Work instruction:
Please turn everything from the start of the listing down to the line containing "46: (537, 785)", that line included, into a JSON list of strings with one string per line, skipping blank lines and leaving out the pictures.

[Information supplied Boundary: Start]

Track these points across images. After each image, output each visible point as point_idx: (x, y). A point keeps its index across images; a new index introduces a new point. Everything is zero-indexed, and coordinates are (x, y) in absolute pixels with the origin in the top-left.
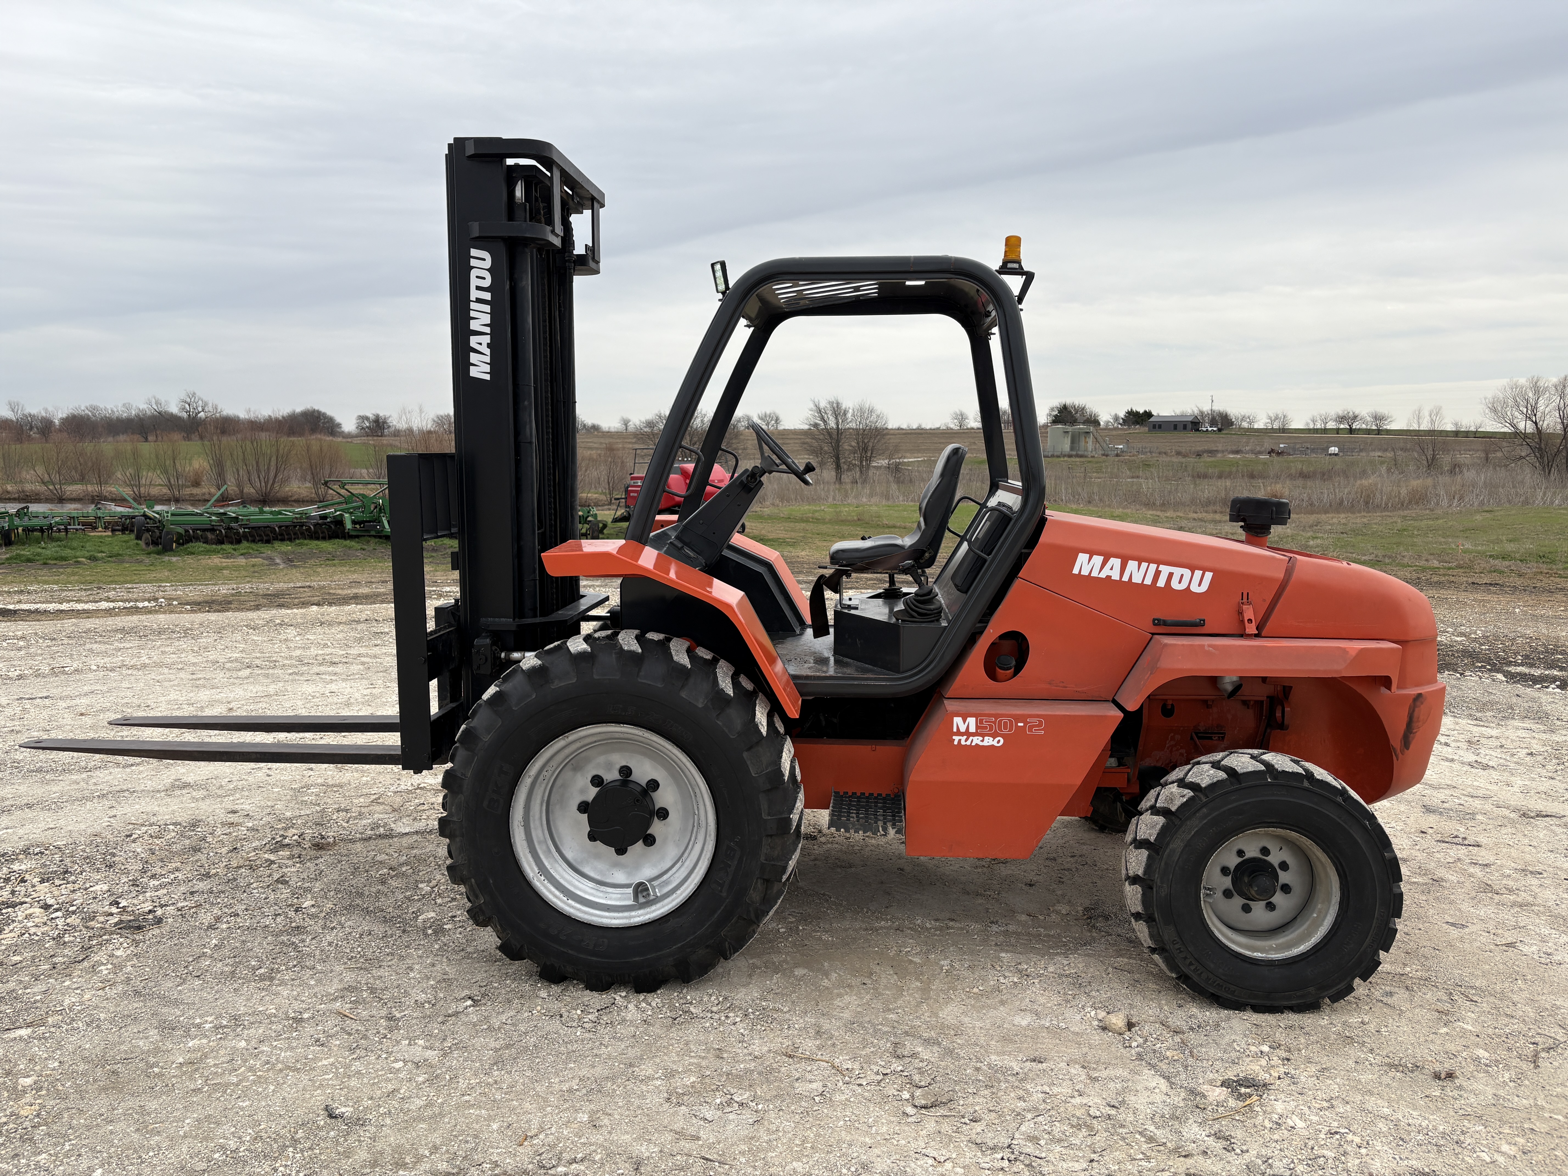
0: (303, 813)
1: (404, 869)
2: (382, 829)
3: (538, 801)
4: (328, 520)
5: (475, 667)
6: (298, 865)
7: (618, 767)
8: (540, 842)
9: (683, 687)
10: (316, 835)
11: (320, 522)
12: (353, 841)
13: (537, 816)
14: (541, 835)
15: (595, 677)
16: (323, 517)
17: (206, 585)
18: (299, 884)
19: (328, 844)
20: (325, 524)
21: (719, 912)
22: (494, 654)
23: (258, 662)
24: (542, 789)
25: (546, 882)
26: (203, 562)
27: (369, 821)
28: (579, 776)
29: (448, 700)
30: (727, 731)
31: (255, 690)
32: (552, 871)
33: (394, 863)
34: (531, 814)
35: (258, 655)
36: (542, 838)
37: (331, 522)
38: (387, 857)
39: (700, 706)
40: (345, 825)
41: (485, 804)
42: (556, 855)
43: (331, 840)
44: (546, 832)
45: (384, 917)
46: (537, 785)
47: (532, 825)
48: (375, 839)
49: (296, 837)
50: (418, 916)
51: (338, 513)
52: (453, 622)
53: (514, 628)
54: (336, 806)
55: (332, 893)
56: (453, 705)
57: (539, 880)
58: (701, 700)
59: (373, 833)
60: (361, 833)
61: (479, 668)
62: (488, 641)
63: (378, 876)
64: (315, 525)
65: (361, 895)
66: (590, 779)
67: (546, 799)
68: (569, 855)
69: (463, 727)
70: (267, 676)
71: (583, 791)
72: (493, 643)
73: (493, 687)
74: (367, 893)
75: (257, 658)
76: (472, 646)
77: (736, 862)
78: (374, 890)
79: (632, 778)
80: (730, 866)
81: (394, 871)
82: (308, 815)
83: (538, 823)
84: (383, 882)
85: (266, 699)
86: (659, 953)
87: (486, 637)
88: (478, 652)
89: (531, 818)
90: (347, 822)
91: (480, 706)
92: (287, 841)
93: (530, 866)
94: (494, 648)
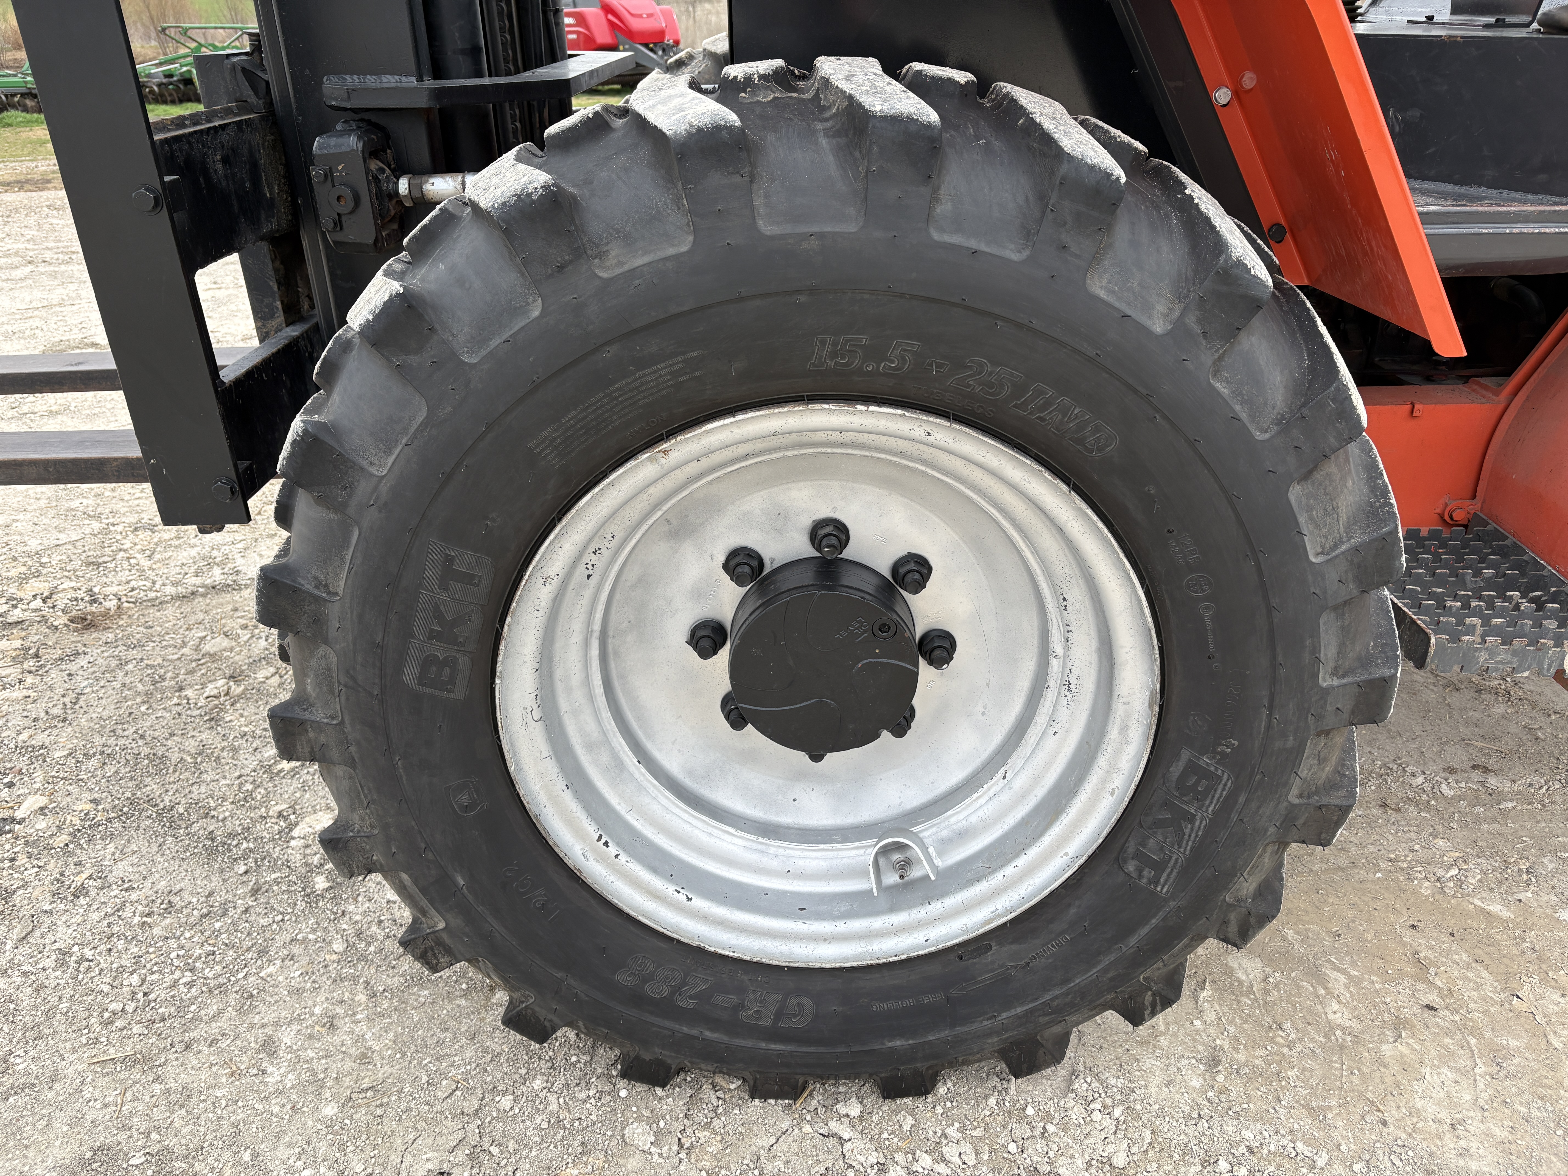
0: (63, 538)
1: (261, 675)
2: (217, 572)
3: (576, 638)
4: (175, 79)
5: (327, 222)
6: (30, 680)
7: (806, 522)
8: (590, 747)
9: (1096, 257)
10: (80, 594)
11: (165, 80)
12: (158, 604)
13: (576, 678)
14: (591, 726)
15: (766, 228)
16: (169, 75)
17: (21, 161)
18: (24, 736)
19: (106, 615)
20: (171, 83)
21: (1144, 931)
22: (376, 179)
23: (48, 255)
24: (585, 602)
25: (623, 858)
26: (24, 135)
27: (193, 552)
28: (688, 553)
29: (280, 318)
30: (1244, 416)
31: (28, 299)
32: (631, 819)
33: (240, 659)
34: (558, 674)
35: (51, 244)
36: (595, 735)
37: (179, 81)
38: (226, 643)
39: (1159, 327)
40: (145, 564)
41: (410, 674)
42: (640, 773)
43: (111, 604)
44: (606, 715)
45: (211, 837)
46: (570, 594)
47: (564, 705)
48: (204, 595)
49: (38, 603)
50: (292, 826)
51: (185, 69)
52: (253, 99)
53: (423, 102)
54: (132, 519)
55: (93, 763)
56: (294, 331)
57: (602, 859)
58: (1160, 308)
59: (198, 581)
60: (175, 584)
61: (339, 224)
62: (353, 142)
63: (202, 702)
64: (159, 85)
65: (159, 762)
66: (722, 559)
67: (597, 626)
68: (673, 764)
69: (297, 424)
70: (54, 275)
71: (698, 594)
72: (373, 152)
73: (379, 278)
74: (175, 757)
75: (48, 249)
76: (309, 159)
77: (1212, 809)
78: (191, 745)
79: (848, 553)
80: (1191, 818)
81: (237, 682)
82: (73, 543)
83: (579, 695)
84: (214, 720)
85: (43, 313)
86: (959, 1030)
87: (346, 133)
88: (329, 175)
89: (560, 687)
90: (150, 557)
91: (346, 346)
92: (17, 614)
93: (571, 823)
94: (374, 165)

[Information supplied Boundary: End]

Output:
[
  "Track these points across images. After each image, output each visible point as point_idx: (x, y). A point keeps its index across images; a new index introduces a new point. Everything is zero-indexed, and coordinates are (x, y) in absolute pixels with the origin in the top-left.",
  "0: (303, 813)",
  "1: (404, 869)",
  "2: (382, 829)",
  "3: (538, 801)",
  "4: (328, 520)",
  "5: (475, 667)",
  "6: (298, 865)",
  "7: (618, 767)",
  "8: (540, 842)",
  "9: (683, 687)",
  "10: (316, 835)",
  "11: (320, 522)",
  "12: (353, 841)",
  "13: (537, 816)",
  "14: (541, 835)",
  "15: (595, 677)",
  "16: (323, 517)",
  "17: (206, 585)",
  "18: (299, 884)",
  "19: (328, 844)",
  "20: (325, 524)",
  "21: (719, 912)",
  "22: (494, 654)",
  "23: (258, 662)",
  "24: (542, 789)",
  "25: (546, 882)",
  "26: (203, 562)",
  "27: (369, 821)",
  "28: (579, 776)",
  "29: (448, 700)",
  "30: (727, 731)",
  "31: (255, 690)",
  "32: (552, 871)",
  "33: (394, 863)",
  "34: (531, 814)",
  "35: (258, 655)",
  "36: (542, 838)",
  "37: (331, 522)",
  "38: (387, 857)",
  "39: (700, 706)",
  "40: (345, 825)",
  "41: (485, 804)",
  "42: (556, 855)",
  "43: (331, 840)",
  "44: (546, 832)",
  "45: (384, 917)",
  "46: (537, 785)"
]